Task instructions: Take the records below and retype them line by line, from the first line through the one containing "rechteckig, 80 x 145 cm (25 Stck.)"; stop there.

::::::::::

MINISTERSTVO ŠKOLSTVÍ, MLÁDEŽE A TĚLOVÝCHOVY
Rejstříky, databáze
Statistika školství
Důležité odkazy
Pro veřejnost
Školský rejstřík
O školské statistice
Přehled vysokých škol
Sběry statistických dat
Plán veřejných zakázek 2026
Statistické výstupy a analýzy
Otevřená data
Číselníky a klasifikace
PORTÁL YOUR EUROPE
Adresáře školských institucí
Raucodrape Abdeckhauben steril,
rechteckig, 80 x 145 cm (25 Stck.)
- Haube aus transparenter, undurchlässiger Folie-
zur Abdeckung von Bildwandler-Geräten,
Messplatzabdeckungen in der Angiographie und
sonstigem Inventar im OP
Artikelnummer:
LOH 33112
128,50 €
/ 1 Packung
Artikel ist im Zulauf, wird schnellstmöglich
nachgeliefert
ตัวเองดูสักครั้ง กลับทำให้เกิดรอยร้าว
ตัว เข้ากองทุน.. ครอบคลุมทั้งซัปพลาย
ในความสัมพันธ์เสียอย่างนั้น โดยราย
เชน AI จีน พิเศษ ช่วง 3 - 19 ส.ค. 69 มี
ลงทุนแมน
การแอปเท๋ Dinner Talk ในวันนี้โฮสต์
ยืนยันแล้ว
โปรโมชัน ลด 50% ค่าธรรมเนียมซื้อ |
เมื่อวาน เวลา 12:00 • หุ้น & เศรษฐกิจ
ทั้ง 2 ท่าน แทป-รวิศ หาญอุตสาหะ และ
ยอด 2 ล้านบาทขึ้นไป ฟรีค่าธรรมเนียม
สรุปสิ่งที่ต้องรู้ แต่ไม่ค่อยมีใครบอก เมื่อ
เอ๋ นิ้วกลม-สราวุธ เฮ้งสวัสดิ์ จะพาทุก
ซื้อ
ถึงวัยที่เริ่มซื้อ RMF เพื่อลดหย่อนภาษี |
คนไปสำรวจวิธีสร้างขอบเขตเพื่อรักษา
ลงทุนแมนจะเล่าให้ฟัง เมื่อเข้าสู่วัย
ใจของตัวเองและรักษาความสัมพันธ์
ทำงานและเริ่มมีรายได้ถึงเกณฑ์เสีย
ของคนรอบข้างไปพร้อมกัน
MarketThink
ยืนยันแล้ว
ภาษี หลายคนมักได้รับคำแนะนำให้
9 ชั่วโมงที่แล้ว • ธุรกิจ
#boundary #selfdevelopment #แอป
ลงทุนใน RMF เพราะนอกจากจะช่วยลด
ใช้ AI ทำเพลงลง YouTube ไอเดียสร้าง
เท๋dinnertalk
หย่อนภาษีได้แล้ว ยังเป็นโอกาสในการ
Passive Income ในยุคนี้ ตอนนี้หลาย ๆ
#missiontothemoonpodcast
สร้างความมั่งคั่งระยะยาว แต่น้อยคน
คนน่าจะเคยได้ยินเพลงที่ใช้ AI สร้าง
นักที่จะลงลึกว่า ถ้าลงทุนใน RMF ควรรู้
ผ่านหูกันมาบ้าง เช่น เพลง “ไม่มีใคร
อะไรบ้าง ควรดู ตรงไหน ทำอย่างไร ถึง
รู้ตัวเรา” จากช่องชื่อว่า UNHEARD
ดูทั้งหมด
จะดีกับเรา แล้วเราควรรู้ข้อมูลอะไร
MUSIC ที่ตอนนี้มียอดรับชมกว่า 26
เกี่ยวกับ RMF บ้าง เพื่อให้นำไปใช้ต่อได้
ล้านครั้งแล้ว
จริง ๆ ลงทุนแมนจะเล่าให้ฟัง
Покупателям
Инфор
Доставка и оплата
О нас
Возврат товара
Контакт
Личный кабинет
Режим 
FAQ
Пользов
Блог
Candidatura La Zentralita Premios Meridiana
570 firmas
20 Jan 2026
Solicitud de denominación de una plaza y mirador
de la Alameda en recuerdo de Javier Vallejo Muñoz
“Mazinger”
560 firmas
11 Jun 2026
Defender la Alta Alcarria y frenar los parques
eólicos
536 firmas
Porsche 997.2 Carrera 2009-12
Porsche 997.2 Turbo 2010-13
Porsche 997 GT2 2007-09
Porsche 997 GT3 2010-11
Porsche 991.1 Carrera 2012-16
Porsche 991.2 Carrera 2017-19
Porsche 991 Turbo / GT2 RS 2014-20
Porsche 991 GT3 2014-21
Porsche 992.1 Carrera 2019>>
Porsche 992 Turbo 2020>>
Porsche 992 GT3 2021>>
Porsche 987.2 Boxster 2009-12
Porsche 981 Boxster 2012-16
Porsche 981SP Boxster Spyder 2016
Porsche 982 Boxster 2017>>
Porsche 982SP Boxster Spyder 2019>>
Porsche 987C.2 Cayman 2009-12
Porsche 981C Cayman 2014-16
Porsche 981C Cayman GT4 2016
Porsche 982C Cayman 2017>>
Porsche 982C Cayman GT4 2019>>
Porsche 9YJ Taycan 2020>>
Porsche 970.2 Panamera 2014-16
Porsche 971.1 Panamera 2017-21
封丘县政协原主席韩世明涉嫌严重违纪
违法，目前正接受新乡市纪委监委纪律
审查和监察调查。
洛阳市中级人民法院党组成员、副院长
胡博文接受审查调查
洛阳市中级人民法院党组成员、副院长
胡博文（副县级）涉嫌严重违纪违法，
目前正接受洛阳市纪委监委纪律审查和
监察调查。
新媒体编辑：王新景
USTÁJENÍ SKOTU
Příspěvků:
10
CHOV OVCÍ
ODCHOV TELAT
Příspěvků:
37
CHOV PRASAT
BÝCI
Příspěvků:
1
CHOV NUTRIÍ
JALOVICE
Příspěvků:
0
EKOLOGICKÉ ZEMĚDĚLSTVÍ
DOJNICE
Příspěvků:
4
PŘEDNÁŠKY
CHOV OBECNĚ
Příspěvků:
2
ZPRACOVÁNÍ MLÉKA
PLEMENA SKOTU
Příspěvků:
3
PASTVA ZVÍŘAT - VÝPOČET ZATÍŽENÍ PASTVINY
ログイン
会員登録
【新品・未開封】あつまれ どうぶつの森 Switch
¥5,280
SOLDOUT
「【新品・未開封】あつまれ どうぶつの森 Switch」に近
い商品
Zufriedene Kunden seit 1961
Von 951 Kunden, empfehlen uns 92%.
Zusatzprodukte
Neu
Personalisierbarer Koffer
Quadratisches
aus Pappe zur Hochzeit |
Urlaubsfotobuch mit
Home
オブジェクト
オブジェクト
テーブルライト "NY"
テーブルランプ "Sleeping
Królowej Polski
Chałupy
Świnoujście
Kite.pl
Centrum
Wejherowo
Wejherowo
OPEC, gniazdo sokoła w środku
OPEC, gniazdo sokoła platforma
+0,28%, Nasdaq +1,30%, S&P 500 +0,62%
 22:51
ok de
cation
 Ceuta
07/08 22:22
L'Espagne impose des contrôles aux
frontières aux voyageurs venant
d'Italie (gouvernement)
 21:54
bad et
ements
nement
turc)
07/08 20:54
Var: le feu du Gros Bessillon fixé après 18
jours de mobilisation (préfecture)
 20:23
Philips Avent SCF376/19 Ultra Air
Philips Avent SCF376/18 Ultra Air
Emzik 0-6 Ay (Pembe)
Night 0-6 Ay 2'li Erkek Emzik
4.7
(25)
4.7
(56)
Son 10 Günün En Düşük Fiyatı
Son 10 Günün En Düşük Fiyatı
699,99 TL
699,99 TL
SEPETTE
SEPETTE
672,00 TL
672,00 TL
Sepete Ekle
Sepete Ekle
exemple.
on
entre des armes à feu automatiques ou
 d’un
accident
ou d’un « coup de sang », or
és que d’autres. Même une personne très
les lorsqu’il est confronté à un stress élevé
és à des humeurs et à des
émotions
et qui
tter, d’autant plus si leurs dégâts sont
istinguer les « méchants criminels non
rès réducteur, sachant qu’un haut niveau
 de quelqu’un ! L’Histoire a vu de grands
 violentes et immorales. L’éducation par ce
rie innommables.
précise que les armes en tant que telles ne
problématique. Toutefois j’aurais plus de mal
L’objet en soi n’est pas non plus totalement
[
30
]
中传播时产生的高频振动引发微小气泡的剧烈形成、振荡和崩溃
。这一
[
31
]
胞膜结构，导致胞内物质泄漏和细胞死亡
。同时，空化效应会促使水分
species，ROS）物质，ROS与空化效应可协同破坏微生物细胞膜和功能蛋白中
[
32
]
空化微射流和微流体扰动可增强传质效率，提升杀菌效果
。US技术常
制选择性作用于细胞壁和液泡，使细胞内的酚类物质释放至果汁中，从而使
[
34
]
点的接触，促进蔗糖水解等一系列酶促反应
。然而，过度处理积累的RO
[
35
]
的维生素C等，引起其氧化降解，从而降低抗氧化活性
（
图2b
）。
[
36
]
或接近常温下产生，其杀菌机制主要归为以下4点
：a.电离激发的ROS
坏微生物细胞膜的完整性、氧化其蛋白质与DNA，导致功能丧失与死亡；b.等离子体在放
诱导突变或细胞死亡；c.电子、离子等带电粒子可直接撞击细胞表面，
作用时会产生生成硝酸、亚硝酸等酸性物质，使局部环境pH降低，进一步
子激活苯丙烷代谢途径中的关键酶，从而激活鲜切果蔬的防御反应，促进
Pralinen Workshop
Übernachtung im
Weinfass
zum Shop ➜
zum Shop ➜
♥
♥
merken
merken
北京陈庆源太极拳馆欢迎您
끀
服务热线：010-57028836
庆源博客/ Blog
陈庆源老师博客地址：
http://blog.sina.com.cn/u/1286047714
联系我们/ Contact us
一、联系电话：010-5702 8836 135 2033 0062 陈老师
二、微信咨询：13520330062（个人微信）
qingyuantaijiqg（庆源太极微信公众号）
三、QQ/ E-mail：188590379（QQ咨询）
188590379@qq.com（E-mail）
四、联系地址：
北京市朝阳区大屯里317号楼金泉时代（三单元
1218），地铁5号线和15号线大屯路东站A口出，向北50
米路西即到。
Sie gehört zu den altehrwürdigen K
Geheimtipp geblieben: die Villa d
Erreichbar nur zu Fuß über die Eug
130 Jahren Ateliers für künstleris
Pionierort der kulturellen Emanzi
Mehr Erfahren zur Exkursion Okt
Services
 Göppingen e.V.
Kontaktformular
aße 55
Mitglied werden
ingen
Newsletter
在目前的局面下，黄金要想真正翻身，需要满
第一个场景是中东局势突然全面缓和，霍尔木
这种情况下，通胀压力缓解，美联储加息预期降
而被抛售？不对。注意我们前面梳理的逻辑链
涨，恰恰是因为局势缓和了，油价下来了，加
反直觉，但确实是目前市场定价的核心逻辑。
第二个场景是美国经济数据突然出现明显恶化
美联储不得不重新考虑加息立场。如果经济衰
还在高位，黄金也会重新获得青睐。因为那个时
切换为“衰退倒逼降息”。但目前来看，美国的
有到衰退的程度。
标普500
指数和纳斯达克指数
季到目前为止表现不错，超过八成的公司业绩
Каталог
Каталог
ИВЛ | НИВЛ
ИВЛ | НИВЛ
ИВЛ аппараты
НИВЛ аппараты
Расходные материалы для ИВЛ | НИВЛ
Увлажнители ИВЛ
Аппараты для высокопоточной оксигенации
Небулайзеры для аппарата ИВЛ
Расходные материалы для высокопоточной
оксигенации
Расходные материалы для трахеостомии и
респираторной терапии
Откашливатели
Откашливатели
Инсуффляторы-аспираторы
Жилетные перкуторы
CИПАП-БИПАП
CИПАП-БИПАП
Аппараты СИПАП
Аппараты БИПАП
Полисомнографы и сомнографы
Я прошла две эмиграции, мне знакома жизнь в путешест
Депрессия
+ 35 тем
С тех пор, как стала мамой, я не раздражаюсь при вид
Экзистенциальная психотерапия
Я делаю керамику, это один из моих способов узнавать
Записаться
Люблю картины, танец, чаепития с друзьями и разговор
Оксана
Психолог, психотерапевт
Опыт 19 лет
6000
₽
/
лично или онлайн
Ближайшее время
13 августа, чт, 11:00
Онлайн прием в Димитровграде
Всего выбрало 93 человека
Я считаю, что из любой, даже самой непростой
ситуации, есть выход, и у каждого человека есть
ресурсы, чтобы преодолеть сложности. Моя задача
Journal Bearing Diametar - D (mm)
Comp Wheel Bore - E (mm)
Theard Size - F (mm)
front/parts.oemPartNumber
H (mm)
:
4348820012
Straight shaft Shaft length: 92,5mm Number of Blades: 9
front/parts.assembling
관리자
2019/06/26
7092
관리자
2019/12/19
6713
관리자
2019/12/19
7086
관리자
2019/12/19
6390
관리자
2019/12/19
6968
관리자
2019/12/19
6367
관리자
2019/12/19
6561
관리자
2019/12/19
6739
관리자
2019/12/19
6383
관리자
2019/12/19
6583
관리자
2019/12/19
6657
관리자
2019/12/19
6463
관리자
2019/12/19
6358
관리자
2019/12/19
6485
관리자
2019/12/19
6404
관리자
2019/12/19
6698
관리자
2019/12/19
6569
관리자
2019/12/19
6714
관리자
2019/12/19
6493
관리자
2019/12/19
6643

::::::::::

Answer space:
MINISTERSTVO ŠKOLSTVÍ, MLÁDEŽE A TĚLOVÝCHOVY
Rejstříky, databáze
Statistika školství
Důležité odkazy
Pro veřejnost
Školský rejstřík
O školské statistice
Přehled vysokých škol
Sběry statistických dat
Plán veřejných zakázek 2026
Statistické výstupy a analýzy
Otevřená data
Číselníky a klasifikace
PORTÁL YOUR EUROPE
Adresáře školských institucí
Raucodrape Abdeckhauben steril,
rechteckig, 80 x 145 cm (25 Stck.)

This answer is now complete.